If you’re poor you’ll live in a one room home made of scavenged wood or metal. You’ll have a dirt floor, and will be dangerously vulnerable to the extremes of Caribbean weather. If you’re middle class your two or three room home and small porch likely will be made of cinder block, some walls brightly painted. You’ll have a cement floor and a roof sufficiently strong to shield you from most but the truly violent storms. But the middle class is small and vulnerable: one doctor per 10,000 people, schools for less than half the children, and professionals of all stripes who often go two, three, even six months without pay when their communities run out of money. Whether in a tiny village or a sprawling city all your cooking, laundry, bathing, socializing, shopping and relaxing will be done out doors.

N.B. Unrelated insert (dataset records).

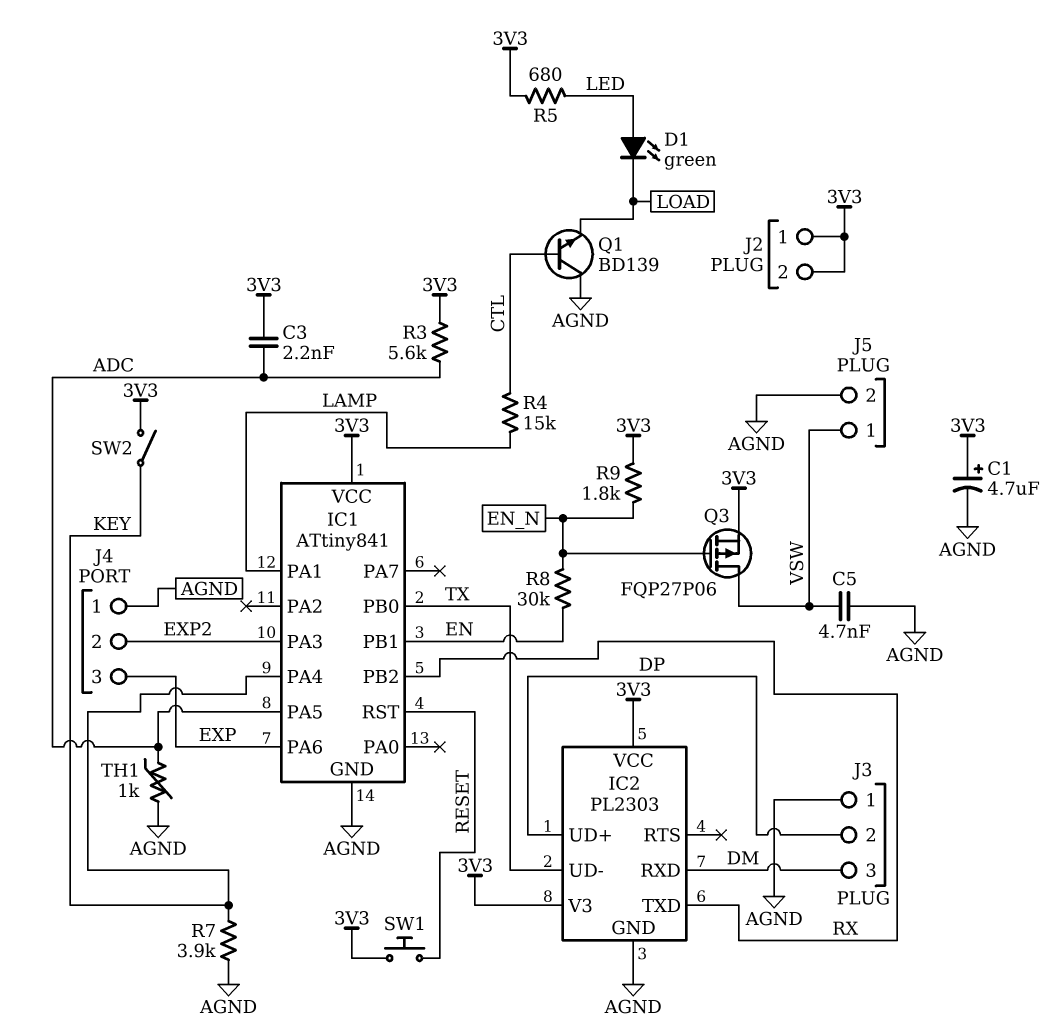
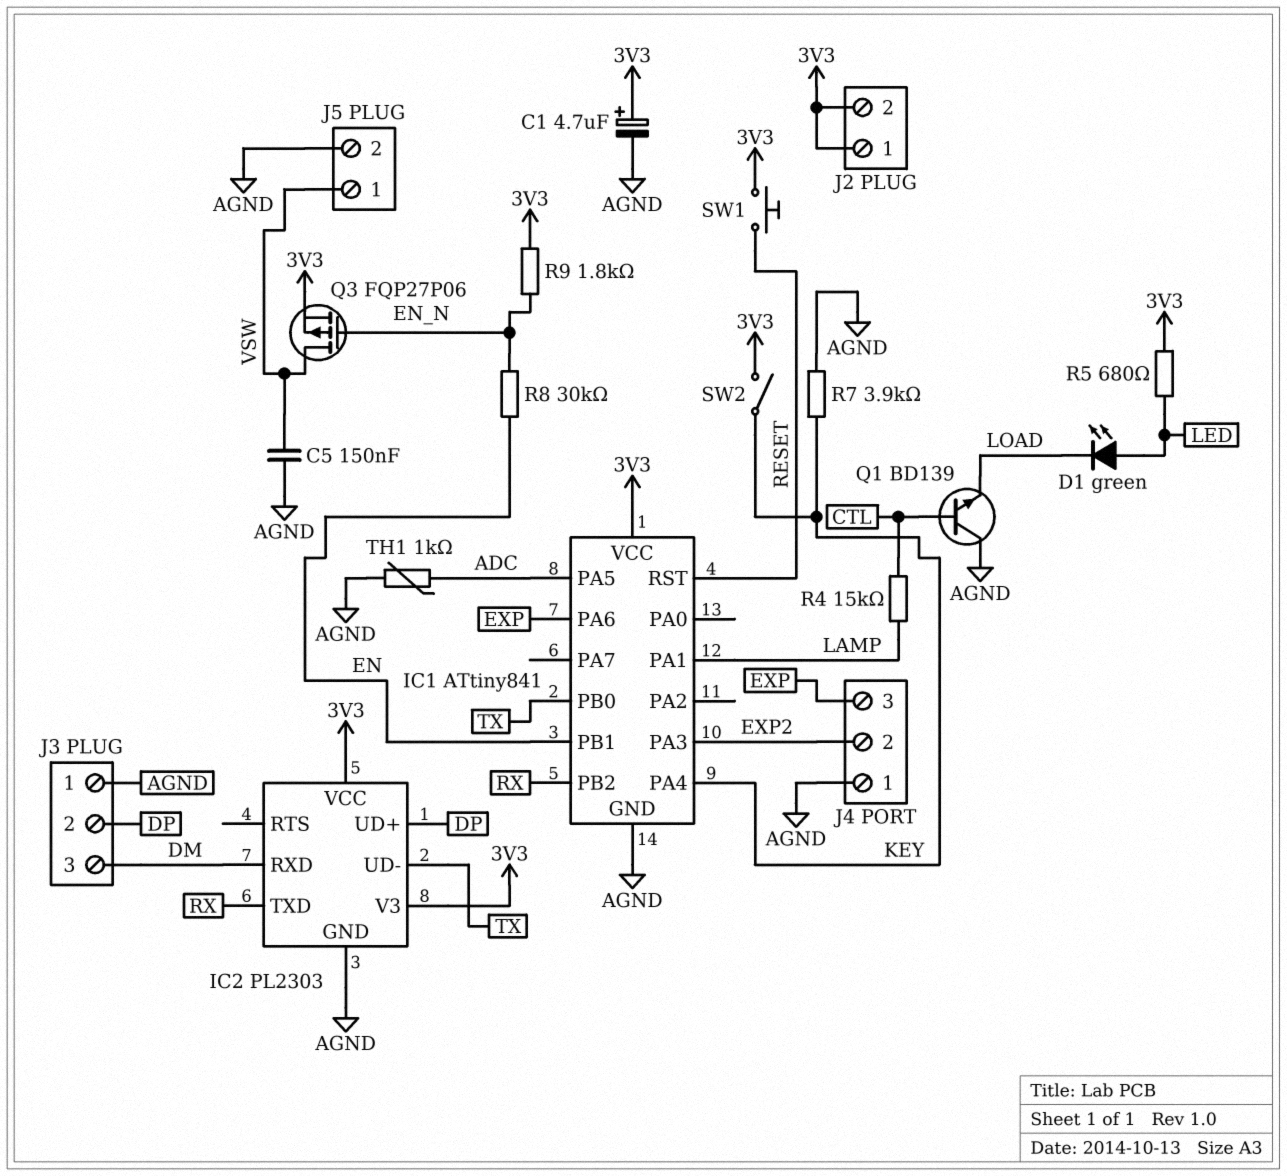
C3: 2.2nF (3V3, ADC) -> none
C5: 4.7nF (AGND, VSW) -> 150nF (AGND, VSW)
R3: 5.6k (3V3, ADC) -> none

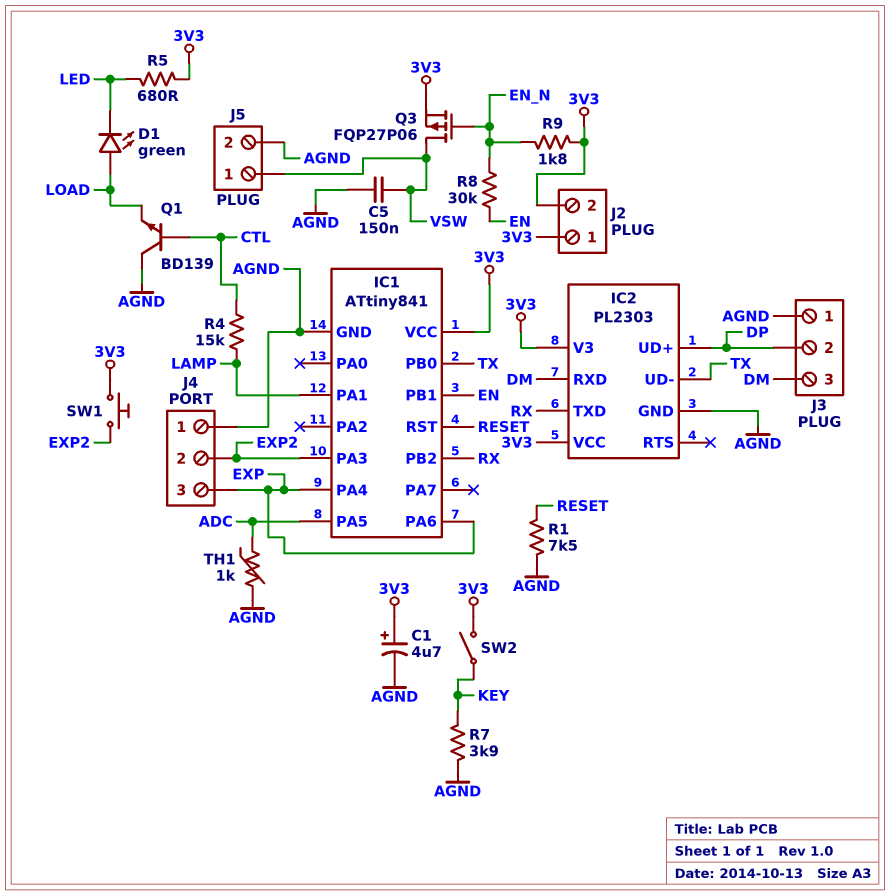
D1: LED green (A LED, K LOAD) -> LED green (A LOAD, K LED)
IC1 pin PA4: KEY -> EXP
R1: none -> 7.5k (AGND, RESET)
SW1: button (3V3, RESET) -> button (3V3, EXP2)

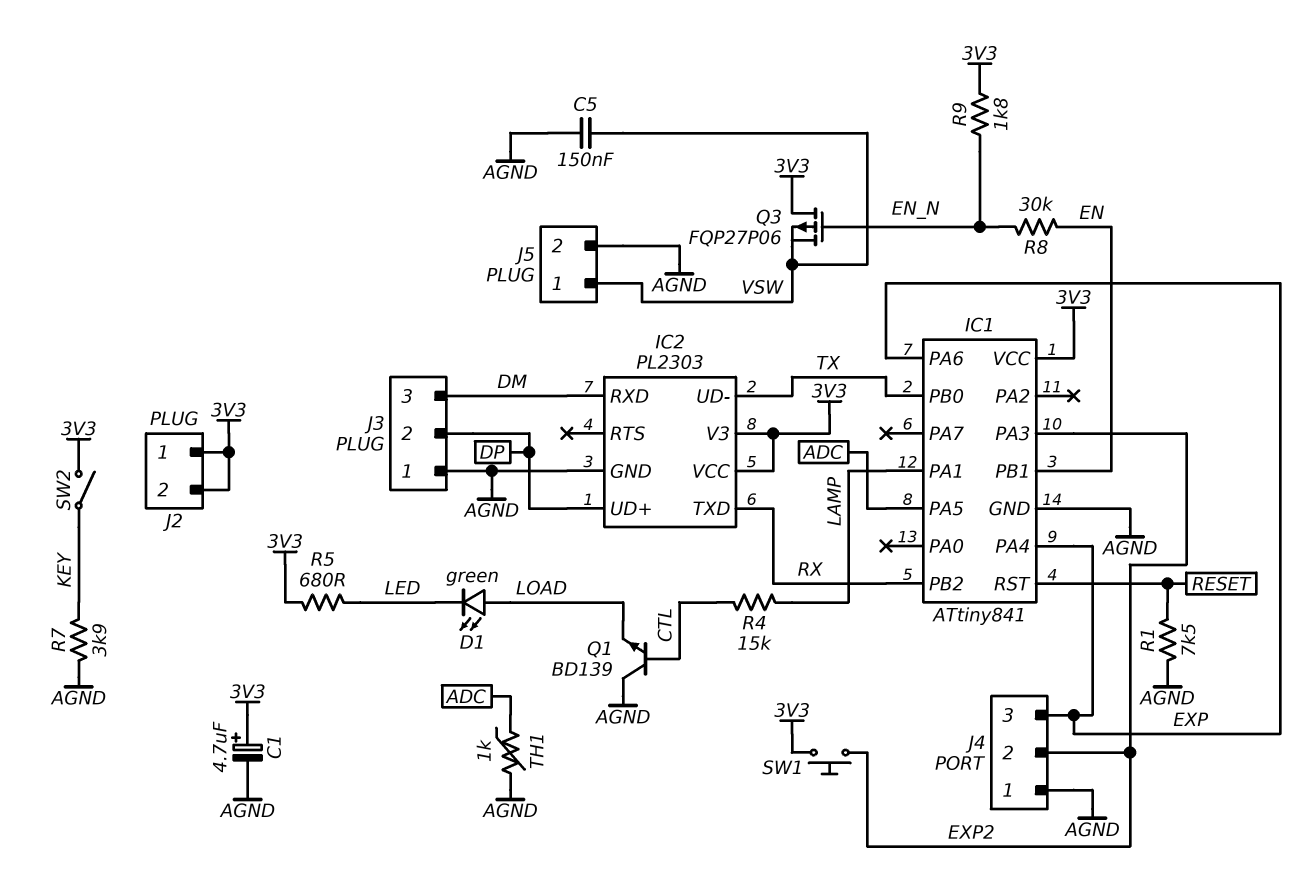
Q3: PMOS FQP27P06 (G EN_N, D VSW, S 3V3) -> PMOS FQP27P06 (G EN_N, D 3V3, S VSW)

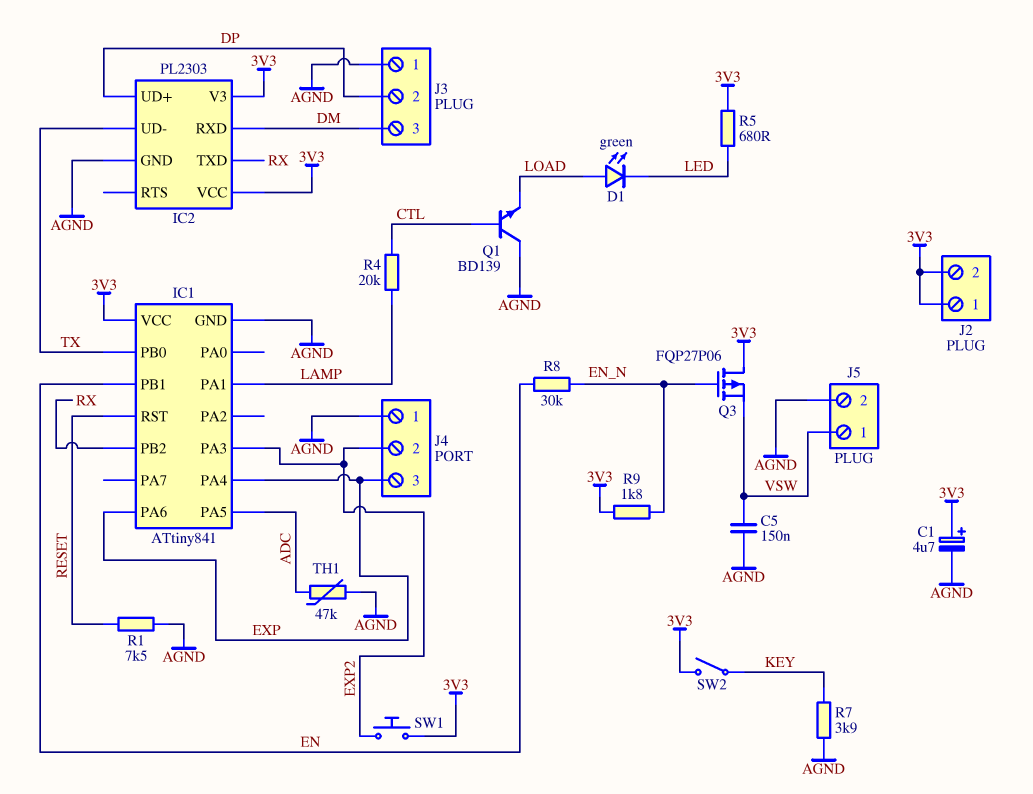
R4: 15k (CTL, LAMP) -> 20k (CTL, LAMP)
TH1: 1k (ADC, AGND) -> 47k (ADC, AGND)

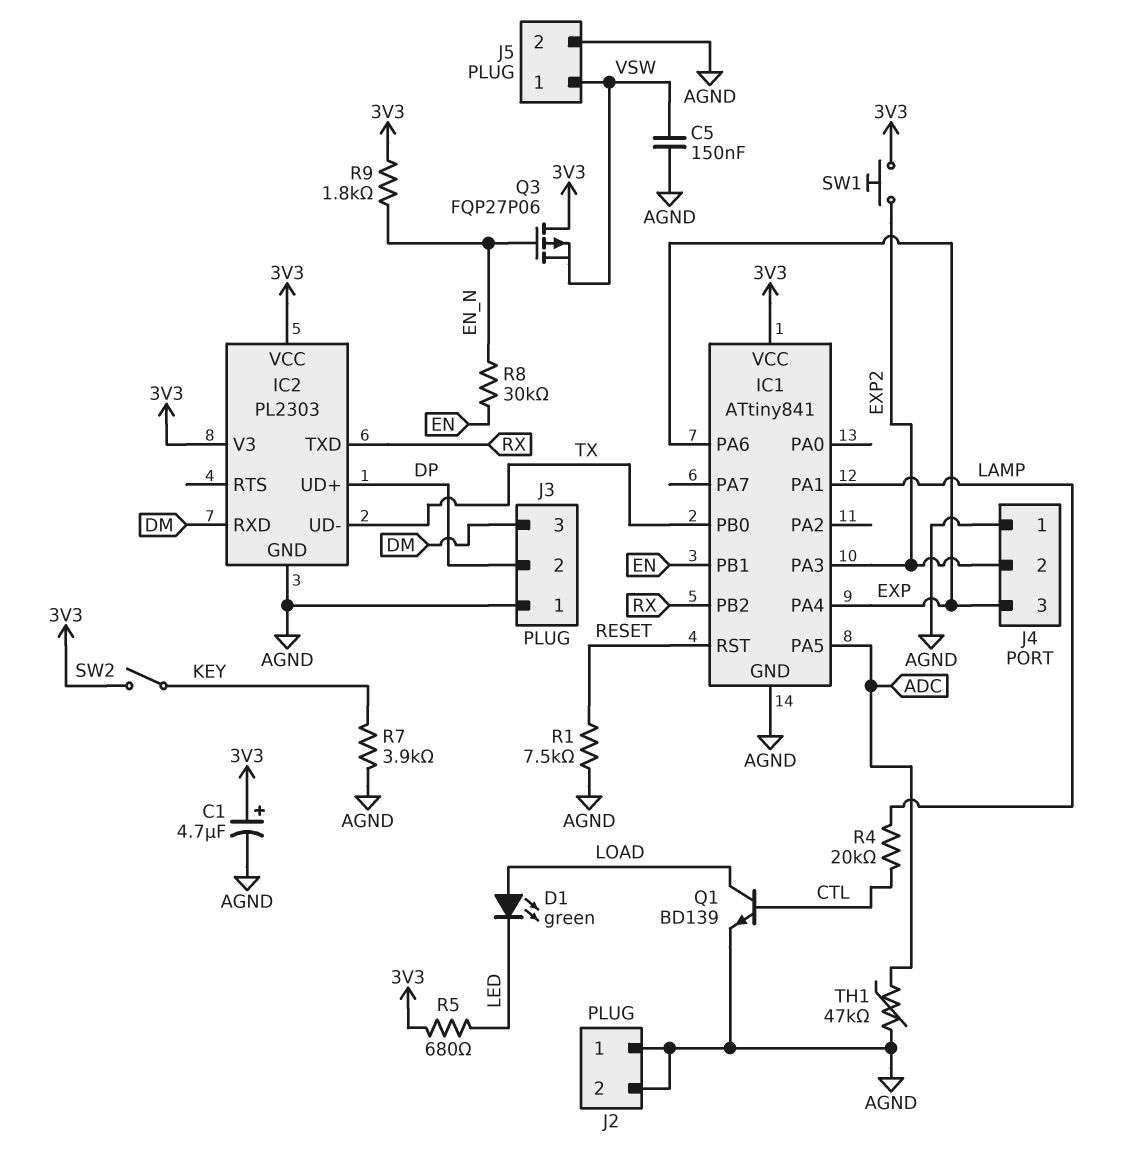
J2 pin 1: 3V3 -> AGND
J2 pin 2: 3V3 -> AGND
Q1: NPN BD139 (B CTL, C AGND, E LOAD) -> NPN BD139 (B CTL, C LOAD, E AGND)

It’s said that Haiti is 95% Catholic, 5% Protestant and 100% voo-doo. Whatever the objects of worship, fate seems often to have the upper hand with Haitians who live at the mercy of tumbling mountains, hurricane surges that flood thousands of homes, and political forces that people often can neither choose nor influence. The few with electricity live with the constant awareness that it will come and go without warning. So too does the access to water.

Put it all together and one sees a people who know that survival depends on hard work, moderate expectations of physical comforts and a measure of luck. We met many people determined to meet each challenge with faith, joy and a sense of community. As we face uncertainty in our own lives, Haitians can teach us much.